Bu, hepimizin vatanı, hepimizin demokrasisi, hepimizin cumhuriyeti, hepimizin korumak zorunda olduğu devleti, hepimizin çocuklarının umudu, hepimizin ceddinden bize kalmış mirası.
Hepimizin korumak zorunda olduğu bir mesuliyet. Bu mesuliyeti alan da İYİ Parti. Kendi siyasi iradesini ve vizyonunu değil, memleketin umudunu güçlendiren tarafı temsil ediyor.
Beş paydaş Kemal Kılıçdaroğlu’nu söylüyor. Biz altıncı paydaş olarak diyoruz ki millet kazanacak aday diye bu iki belediye başkan adayını önemsiyor. Bu sesi duyun.
"'Ben bana yönelen bunca ümidi kendi siyasi irademle boşa düşürüyorum' mu diyeceksiniz?"
İYİ Parti İstanbul Milletvekili, 6 Mart’la ilgili olarak "Kabul görmeyen iradenin ne dediğini dinleyeceğiz. Bunu kabul etmiyorsanız, milletinize ne diyeceksiniz. İYİ Parti’nin masaya teklifini, demokrasiye ve cumhuriyete teklifini, ümide teklifini siz ne diye savuşturacaksınız. Onu dinleyeceğiz. "Ben ümide bakmıyorum. Ben sahaya bakmıyorum. Ben milleti duymuyorum. Ben bana yönelen bunca ümidi kendi siyasi irademle boşa düşürüyorum" mu diyeceksiniz yoksa duyacak mısınız, ona bakacağız" değerlendirmesini yaptı.
Ağıralioğlu’ndan İBB ve ABB Başkanlarına: Herkes bu kantarda, herkes vazifesiyle imtihanda
Bir gazetecinin "İBB ve ABB Başkanları sizi duymazsa ne olacak?" sorusuna ise Yavuz Ağıralioğlu, "Başkanların ne diyeceklerine bakacağız. Demokrasi böyle bir mücadele alanıdır. Milletine yakın olan, milletini duyan, milletiyle yürüyen, milletine umut verenlerin yürüyeceği yoldur. Bakalım kim milletiyle yürüyecek, kim umudu güçlendirecek, kim demokrasiden ve gelecekten yana olacak. Herkes aslında bu kantarda herkes vazifesiyle imtihanda" dedi ve ekledi:
Genel başkanımızın "vazifeye çağırılıyorsunuz" ihtarının altında olan şey şu: Türk milletine, Türk devletine, Türk bayrağına, Türk vatanına ve bu topraklara aitim diyen herkes Türkmeni, Kürdü, Alevisi, Sünnisi, dindarı, laiki, moderni, gelenekselcisi, kimimiz varsa vatan bizim, devlet bizim, bayrak bizim, diyen herkes aynı derecede mesuldür.

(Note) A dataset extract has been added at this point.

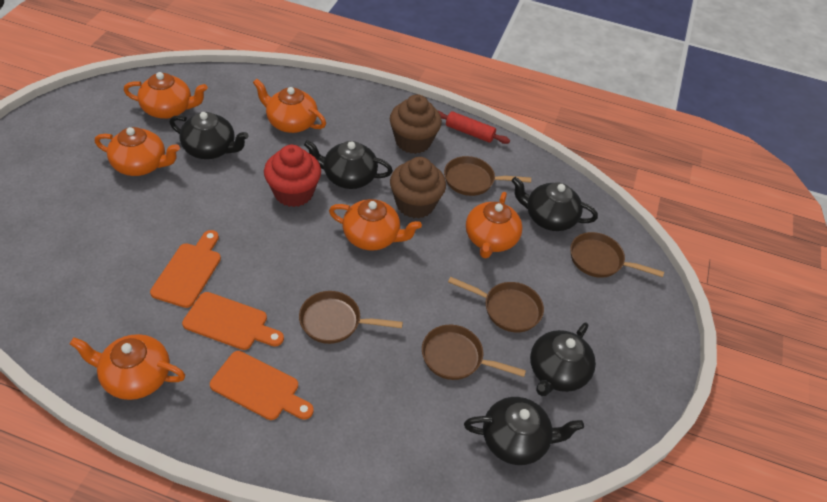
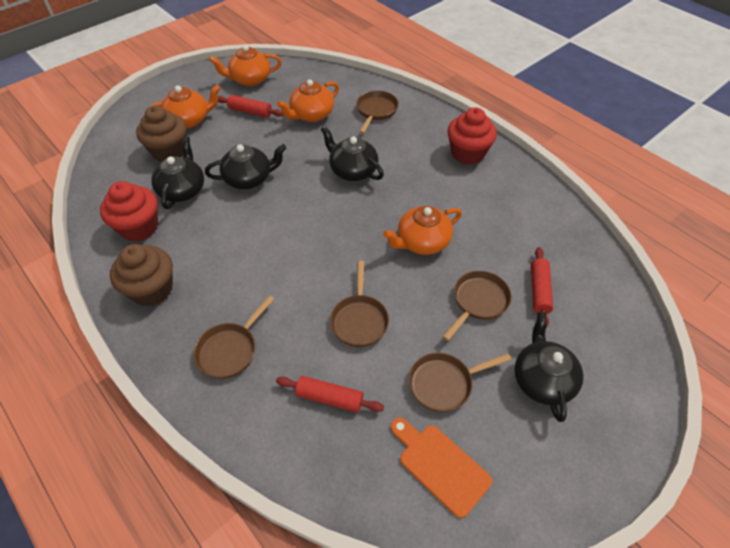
black teapot: 5 -> 4
orange cutting board: 3 -> 1
orange teapot: 6 -> 4
red cupcake: 1 -> 2
red rolling pin: 1 -> 3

Biz mesuliyetimizin gereğini yapıyoruz. Herkesi de bu mesuliyet alanına çağırıyoruz.
Tarih yazacak olanlarla, tarih olacak olanlar arasında mücadele. Genel Başkanımız tarih yazacak tarafta durmaya gayret ediyor.
Tarih yazacak olanlar, mesuliyete, tarih olacak olanlar da mesuliyetten kaçmaya sıkıştı.